Sejak awal kelahirannya, perbankan syariah dilandasi dengan kehadiran dua
gerakan renaissance Islam modern: neorevivalis dan modernis. Tujuan utama dari
pendirian lembaga keuangan berlandaskan etika ini adalah tiada lain sebagai upaya
kaum muslimin untuk mendasari segenap aspek kehidupan ekonominya
berlandaskan alquran dan hadis.
Upaya awal penerapan sistem profit dan loss sharing tercatat di Pakistan dan
Malaysia sekitar tahun 1940-an, yaitu adanya upaya mengelola dana jamaah haji
secara non-konvensional. Rintisan institusional lainnya adalah Islamic Rural Bank
di desa Mit Ghamr pada tahun 1963 di Kairo, Mesir.
Setelah dua rintisan awal yang cukup sederhana itu, bank Islam tumbuh
dengan sangat pesat. Sesuai dengan analisa Prof. Khursid Ahmad dan laporan
Internasional Association of Islamic Bank, hingga akhir 1999 tercatat lebih dari dua
ratus lembaga keuangan Islam yang beroperasi di seluruh dunia, baik di negara-
negara berpenduduk muslim maupun di Eropa, Australia, maupun Amerika
(Antonio, 2001:18).
4.1 Pengertian Bank Syariah
Bank Islam atau selanjutnya disebut dengan Bank Syariah adalah bank
yang beroperasi dengan tidak mengandalkan pada bunga. Bank Islam atau biasa
disebut dengan Bank Tanpa Bunga, adalah lembaga keungan/perbankan yang
operasional dan produknya dikembangkan berdasarkan pada alquran dan hadis.
Atau dengan kata lain, Bank Islam adalah lembaga keuangan yang usaha pokoknya
43
memberikan pembiayaan dan jasa-jasa lainnya dalam lalu lintas pembayaran serta
peredaran uang yang pengoperasiannya disesuaikan dengan prinsip syariat Islam.
Antonio dan Perwataatmadja membedakan menjadi dua pengertian, yaitu Bank
Islam dan Bank yang beroperasi sesuai dengan prinsip syariah Islam (Muhamad,
2014:2).
Bank Islam adalah bank yang beroperasi sesuai dengan prinsip-prinsip
syariah Islam, tata cara beroperasinya mengacu kepada ketentuan-ketentuan
alquran dan hadis. Sementara bank yang beroperasi sesuai prinsip syariah Islam
adalah bank yang dalam beroperasinya itu mengikuti ketentuan-ketentuan syariah
Islam, khususnya yang menyangkut tata cara bermuamalat secara Islam. Dikatakan
lebih lanjut, dalam tata cara bermuamalat itu dijauhi prkatik-praktik yang
dikhawatirkan mengandung unsur-unsur riba untuk diisi dengan kegiatan-kegiatan
investasi atas dasar bagi hasil dan pembiayaan perdagangan (Muhamad, 2014:2).

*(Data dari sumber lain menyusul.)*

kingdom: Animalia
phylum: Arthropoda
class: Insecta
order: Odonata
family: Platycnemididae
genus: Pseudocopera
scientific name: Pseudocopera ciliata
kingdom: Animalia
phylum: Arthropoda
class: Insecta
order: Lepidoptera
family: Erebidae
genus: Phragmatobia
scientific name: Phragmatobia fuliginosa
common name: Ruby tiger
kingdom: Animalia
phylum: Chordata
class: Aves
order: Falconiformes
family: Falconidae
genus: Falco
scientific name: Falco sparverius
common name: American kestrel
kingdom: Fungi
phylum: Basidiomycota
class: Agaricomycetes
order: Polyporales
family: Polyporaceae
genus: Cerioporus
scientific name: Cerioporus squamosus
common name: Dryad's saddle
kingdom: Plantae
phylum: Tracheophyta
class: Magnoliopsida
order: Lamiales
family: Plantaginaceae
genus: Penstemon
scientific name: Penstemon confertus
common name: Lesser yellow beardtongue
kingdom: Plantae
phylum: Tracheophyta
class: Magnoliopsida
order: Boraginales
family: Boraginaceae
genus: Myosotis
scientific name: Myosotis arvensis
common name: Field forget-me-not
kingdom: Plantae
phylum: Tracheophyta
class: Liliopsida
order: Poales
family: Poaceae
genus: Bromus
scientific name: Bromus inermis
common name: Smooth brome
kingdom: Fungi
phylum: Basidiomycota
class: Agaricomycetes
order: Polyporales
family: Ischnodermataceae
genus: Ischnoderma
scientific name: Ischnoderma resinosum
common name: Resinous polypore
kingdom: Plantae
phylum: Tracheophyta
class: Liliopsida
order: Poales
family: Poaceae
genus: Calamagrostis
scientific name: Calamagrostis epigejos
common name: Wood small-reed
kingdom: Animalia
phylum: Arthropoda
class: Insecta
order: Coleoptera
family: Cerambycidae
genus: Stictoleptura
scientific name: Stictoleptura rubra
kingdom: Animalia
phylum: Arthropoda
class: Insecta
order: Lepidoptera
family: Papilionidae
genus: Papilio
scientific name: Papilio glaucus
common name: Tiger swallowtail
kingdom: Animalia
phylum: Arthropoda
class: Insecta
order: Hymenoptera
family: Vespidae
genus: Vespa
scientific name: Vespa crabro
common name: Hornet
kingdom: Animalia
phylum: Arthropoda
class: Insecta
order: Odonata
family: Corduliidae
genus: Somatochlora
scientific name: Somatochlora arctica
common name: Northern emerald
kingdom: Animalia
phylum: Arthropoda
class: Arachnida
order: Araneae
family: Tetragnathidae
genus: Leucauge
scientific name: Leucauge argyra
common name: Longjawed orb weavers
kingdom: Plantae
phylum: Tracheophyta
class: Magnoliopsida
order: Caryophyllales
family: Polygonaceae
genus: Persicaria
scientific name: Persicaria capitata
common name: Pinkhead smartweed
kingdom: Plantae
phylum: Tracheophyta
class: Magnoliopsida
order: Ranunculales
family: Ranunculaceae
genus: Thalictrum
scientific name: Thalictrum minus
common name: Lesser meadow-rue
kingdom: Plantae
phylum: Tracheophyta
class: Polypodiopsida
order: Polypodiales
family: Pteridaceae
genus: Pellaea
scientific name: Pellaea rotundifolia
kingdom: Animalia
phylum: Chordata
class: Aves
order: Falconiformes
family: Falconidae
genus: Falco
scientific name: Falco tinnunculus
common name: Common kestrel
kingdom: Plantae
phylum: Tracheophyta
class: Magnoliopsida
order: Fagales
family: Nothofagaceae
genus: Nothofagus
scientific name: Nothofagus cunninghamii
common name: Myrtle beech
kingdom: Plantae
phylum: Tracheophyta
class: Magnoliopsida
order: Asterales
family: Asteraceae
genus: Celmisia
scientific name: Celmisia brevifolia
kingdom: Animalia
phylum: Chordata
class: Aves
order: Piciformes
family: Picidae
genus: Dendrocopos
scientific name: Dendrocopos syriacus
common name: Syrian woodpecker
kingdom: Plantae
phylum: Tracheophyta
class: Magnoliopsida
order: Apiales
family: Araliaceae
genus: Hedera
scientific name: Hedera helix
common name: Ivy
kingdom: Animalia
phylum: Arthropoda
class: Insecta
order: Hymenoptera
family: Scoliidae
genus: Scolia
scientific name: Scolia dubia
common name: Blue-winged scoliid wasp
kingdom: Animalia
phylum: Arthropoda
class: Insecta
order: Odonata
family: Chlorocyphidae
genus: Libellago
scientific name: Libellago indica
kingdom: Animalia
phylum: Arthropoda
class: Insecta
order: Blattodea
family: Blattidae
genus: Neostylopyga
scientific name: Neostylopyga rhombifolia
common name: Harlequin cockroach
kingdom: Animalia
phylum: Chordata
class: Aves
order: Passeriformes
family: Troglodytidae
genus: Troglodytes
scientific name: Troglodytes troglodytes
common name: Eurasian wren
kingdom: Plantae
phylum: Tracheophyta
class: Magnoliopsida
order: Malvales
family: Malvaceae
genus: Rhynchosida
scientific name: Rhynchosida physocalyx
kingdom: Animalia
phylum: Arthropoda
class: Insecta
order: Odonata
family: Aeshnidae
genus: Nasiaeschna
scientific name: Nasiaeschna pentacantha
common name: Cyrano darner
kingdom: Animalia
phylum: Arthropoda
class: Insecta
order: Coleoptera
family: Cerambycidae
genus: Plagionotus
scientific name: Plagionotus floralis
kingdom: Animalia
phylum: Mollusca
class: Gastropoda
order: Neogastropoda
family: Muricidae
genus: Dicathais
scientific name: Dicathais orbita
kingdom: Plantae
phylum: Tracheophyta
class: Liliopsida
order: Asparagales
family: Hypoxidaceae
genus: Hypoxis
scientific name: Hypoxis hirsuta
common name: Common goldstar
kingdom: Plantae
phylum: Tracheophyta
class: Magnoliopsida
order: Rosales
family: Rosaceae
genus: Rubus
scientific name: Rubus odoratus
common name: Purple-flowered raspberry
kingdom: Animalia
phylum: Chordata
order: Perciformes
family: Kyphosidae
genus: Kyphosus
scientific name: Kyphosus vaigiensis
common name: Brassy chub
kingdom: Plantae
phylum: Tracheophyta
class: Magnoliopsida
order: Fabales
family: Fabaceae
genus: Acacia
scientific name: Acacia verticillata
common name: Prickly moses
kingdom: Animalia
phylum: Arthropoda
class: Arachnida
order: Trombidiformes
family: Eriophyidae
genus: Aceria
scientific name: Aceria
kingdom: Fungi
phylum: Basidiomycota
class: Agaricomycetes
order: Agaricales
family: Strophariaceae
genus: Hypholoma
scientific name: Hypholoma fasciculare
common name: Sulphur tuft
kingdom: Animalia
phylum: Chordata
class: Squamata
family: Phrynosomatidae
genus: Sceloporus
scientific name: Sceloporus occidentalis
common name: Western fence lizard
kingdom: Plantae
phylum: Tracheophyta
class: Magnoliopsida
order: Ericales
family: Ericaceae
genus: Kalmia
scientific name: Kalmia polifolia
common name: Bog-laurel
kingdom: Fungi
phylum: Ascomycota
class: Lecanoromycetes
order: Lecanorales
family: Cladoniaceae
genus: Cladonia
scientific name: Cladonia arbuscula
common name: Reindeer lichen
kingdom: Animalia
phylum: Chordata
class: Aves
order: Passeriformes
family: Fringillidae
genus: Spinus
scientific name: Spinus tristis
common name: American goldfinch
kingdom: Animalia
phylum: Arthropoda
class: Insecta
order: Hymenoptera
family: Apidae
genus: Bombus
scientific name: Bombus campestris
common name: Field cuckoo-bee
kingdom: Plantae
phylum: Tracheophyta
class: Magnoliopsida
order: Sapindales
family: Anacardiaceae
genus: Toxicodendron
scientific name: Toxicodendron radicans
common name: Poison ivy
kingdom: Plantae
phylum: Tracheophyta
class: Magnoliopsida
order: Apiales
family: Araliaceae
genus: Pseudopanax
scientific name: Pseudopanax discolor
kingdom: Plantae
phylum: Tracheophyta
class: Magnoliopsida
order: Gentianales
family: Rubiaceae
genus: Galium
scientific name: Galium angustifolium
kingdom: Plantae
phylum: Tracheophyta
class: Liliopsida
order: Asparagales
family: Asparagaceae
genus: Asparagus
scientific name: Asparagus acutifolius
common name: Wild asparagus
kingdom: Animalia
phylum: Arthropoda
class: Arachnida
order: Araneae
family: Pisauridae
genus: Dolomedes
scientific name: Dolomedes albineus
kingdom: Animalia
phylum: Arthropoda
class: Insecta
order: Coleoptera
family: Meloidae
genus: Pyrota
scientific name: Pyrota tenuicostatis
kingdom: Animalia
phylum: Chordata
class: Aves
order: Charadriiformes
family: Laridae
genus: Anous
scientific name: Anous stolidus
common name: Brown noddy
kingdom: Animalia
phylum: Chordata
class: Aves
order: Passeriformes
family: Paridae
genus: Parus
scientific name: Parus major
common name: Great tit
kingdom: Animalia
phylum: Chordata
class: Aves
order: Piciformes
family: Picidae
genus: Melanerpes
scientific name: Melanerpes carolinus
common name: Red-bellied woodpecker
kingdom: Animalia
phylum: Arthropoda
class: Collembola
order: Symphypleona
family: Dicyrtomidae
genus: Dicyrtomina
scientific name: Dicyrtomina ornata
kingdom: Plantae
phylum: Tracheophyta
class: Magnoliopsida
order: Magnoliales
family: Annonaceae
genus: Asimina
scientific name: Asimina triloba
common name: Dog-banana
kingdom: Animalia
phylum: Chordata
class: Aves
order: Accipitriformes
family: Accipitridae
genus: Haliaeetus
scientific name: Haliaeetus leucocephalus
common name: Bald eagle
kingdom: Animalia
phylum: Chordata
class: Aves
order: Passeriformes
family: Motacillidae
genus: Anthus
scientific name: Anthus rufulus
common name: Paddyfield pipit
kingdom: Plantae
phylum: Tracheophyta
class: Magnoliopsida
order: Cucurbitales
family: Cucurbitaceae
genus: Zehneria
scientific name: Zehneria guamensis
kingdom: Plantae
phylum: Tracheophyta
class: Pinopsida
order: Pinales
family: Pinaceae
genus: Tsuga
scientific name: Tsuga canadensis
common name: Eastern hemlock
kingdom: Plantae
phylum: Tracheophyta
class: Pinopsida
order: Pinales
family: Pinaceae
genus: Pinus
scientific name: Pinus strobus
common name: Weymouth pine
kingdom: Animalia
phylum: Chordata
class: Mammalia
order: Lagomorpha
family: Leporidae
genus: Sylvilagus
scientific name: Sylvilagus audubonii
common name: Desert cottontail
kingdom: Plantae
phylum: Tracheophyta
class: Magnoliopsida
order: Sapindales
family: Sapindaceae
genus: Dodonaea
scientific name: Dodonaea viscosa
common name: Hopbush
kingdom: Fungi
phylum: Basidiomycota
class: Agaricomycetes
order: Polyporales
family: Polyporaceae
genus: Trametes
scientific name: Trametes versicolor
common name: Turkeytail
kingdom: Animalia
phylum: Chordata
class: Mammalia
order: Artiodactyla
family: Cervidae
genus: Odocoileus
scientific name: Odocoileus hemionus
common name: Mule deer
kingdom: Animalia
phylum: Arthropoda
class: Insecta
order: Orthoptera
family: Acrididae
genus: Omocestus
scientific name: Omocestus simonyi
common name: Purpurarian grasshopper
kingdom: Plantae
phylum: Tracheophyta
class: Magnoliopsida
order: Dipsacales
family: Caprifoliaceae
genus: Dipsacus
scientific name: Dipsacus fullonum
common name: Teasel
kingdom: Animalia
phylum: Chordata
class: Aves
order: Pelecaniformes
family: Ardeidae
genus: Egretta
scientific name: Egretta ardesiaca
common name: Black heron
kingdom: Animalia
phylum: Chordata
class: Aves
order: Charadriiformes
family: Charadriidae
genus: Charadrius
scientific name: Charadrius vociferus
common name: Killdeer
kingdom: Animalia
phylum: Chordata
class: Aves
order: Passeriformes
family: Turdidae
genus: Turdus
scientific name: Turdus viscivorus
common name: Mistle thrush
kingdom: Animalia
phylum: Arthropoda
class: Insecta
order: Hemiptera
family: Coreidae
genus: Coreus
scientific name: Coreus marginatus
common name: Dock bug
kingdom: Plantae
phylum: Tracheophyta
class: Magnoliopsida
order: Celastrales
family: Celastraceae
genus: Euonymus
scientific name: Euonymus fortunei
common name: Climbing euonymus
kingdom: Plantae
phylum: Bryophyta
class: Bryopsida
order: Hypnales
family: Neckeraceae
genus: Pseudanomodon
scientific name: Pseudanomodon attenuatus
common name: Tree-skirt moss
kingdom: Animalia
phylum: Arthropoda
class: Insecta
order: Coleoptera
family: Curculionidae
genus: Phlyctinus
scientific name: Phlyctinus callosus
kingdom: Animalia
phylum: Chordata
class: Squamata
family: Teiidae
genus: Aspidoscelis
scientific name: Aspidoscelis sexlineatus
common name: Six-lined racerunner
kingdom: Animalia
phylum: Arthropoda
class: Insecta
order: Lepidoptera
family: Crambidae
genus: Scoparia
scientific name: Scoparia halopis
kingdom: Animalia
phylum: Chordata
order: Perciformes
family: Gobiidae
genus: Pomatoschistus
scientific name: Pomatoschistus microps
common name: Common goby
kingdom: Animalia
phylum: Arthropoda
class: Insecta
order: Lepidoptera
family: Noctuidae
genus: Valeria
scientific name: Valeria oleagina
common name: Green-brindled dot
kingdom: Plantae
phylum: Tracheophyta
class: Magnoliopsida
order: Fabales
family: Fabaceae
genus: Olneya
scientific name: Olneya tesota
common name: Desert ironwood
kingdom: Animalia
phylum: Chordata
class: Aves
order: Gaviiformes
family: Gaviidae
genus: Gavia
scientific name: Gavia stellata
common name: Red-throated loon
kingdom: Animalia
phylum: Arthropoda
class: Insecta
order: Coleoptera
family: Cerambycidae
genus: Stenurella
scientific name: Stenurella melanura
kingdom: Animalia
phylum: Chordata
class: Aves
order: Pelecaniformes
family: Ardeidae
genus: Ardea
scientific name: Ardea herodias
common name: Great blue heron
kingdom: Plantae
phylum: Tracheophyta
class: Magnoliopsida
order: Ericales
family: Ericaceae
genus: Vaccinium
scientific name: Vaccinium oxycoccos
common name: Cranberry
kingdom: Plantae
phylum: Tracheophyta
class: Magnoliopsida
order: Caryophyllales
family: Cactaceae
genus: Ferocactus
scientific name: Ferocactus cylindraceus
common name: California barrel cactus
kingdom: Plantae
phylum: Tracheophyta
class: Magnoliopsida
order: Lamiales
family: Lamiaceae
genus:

Untuk menghindari pengoperasian bank dengan sistem bunga, Islam
memperkenalkan prinsip-prinsip muamalah Islam. Dengan kata lain, Bank Islam
lahir sebagai salah satu solusi alternatif terhadap persoalan pertentangan antara
bunga bank dengan riba. Dengan demikian, kerinduan umat Islam Indonesia yang
ingin melepaskan diri dari persoalan riba telah mendapat jawaban dari lahirnya
bank Islam. Bank Islam lahir di Indonesia, yang gencarnya, pada sekitar tahun 90-
an atau tepatnya setelah Undang-Undang No.7 tahun 1992, yang direvisi dengan
Undang-Undang Perbankan No.10 Tahun 1998, dalam bentuk sebuah bank yang
beroperasinya dengan sistem bagi hasil atau bank syariah (Muhamad, 2014:3).
44
4.2 Karakteristik Bank Syariah
Bank syariah ialah bank yang berasaskan, antara lain, pada asas kemitraan,
keadilan, transparansi dan universal serta melakukan kegiatan usaha perbankan
berdasarkan prinsip syariah. Kegiatan bank syariah merupakan implementasi dari
prinsip ekonomi Islam dengan karakteristik, antara lain, sebagau berikut
(Muhamad, 2014:5):
1. Pelarangan riba dalam berbagai bentuknya;
2. Tidak mengenal konsep nilai waktu dari uang (time-value of money);
3. Konsep uang sebagai alat tukar bukan sebagai komoditas;
4. Tidak diperkenankan melakukan kegiatan yang bersifat spekulatif;
5. Tidak diperkenankan menggunakan dua harga untuk satu barang; dan
6. Tidak diperkenankan dua transaksi dalam satu akad.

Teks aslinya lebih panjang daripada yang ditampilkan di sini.